Euclid's Division Lemma Solutions
Q1. Use Euclid's division algorithm to find the HCF of: (i) 135 and 225 (ii) 196 and 38220 (iii) 867 and 255
Solution for (i) 135 and 225:
Since 225 > 135, we apply Euclid’s division lemma (a = bq + r) to 225 and 135:
225 = 135 × 1 + 90
Since the remainder 90 ≠ 0, we apply the lemma to 135 and 90:
135 = 90 × 1 + 45
Since the remainder 45 ≠ 0, we apply the lemma to 90 and 45:
90 = 45 × 2 + 0
The remainder is now 0. The divisor at this stage is 45.
Therefore, HCF(135, 225) = 45.
Solution for (iii) 867 and 255:
Since 867 > 255, we apply the lemma:
867 = 255 × 3 + 102
Since remainder 102 ≠ 0, apply lemma to 255 and 102:
255 = 102 × 2 + 51
Since remainder 51 ≠ 0, apply lemma to 102 and 51:
102 = 51 × 2 + 0
The remainder is 0. The divisor is 51.
Therefore, HCF(867, 255) = 51.
Q2. Show that any positive odd integer is of the form 6q + 1, or 6q + 3, or 6q + 5, where q is some integer.
Solution:
Let a be any positive integer and b = 6.
By Euclid's division algorithm, a = 6q + r, for some integer q ≥ 0, and the possible remainders are 0, 1, 2, 3, 4, 5 (because 0 ≤ r < 6).

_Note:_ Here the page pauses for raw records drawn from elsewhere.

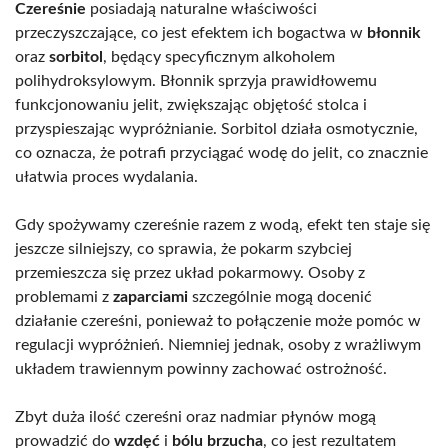
Czereśnie
posiadają naturalne właściwości
przeczyszczające, co jest efektem ich bogactwa w
błonnik
oraz
sorbitol
, będący specyficznym alkoholem
polihydroksylowym. Błonnik sprzyja prawidłowemu
funkcjonowaniu jelit, zwiększając objętość stolca i
przyspieszając wypróżnianie. Sorbitol działa osmotycznie,
co oznacza, że potrafi przyciągać wodę do jelit, co znacznie
ułatwia proces wydalania.
Gdy spożywamy czereśnie razem z wodą, efekt ten staje się
jeszcze silniejszy, co sprawia, że pokarm szybciej
przemieszcza się przez układ pokarmowy. Osoby z
problemami z
zaparciami
szczególnie mogą docenić
działanie czereśni, ponieważ to połączenie może pomóc w
regulacji wypróżnień. Niemniej jednak, osoby z wrażliwym
układem trawiennym powinny zachować ostrożność.
Zbyt duża ilość czereśni oraz nadmiar płynów mogą
prowadzić do
wzdęć
i
bólu brzucha
, co jest rezultatem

Therefore, a can be: 6q, 6q+1, 6q+2, 6q+3, 6q+4, or 6q+5.
- If a = 6q, it is divisible by 2 (Even).
- If a = 6q + 2 = 2(3q + 1), it is divisible by 2 (Even).

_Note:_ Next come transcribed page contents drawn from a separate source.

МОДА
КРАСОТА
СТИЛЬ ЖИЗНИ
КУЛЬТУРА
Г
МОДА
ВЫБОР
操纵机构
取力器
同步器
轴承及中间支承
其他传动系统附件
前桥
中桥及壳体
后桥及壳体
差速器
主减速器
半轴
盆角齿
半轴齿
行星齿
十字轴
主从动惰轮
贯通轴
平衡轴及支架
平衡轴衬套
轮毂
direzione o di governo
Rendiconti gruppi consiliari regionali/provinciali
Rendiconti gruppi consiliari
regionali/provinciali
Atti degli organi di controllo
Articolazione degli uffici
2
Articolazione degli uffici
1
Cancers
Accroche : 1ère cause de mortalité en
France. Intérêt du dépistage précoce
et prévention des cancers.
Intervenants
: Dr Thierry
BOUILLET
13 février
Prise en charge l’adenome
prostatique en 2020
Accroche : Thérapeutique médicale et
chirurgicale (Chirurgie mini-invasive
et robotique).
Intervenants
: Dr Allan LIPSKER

- If a = 6q + 4 = 2(3q + 2), it is divisible by 2 (Even).
Since a is an odd integer, it cannot be 6q, 6q+2, or 6q+4.
Hence, any positive odd integer must be of the form 6q + 1, 6q + 3, or 6q + 5.
Rational Numbers & Decimal Expansions
💡 Trick: A rational number p/q has a terminating decimal if the prime factorization of 'q' is strictly of the form 2ⁿ × 5ᵐ.
Q1. Without actually performing the long division, state whether the following rational numbers will have a terminating decimal expansion or a non-terminating repeating decimal expansion:
(i) 13 / 3125
Denominator (q) = 3125
Prime factorization of 3125 = 5 × 5 × 5 × 5 × 5 = 5⁵
Since the denominator is of the form 2⁰ × 5⁵ (only contains prime factor 5), the rational number has a terminating decimal expansion.
(iii) 64 / 455
Denominator (q) = 455
Prime factorization of 455 = 5 × 7 × 13
Since the denominator contains prime factors 7 and 13 (other than 2 and 5), the rational number has a non-terminating repeating decimal expansion.
(viii) 6 / 15
Careful! Always simplify the fraction first.
6 / 15 = 2 / 5 (Dividing numerator and denominator by 3)
Now, Denominator (q) = 5 = 5¹
Since the denominator only has the prime factor 5, it is a terminating decimal expansion.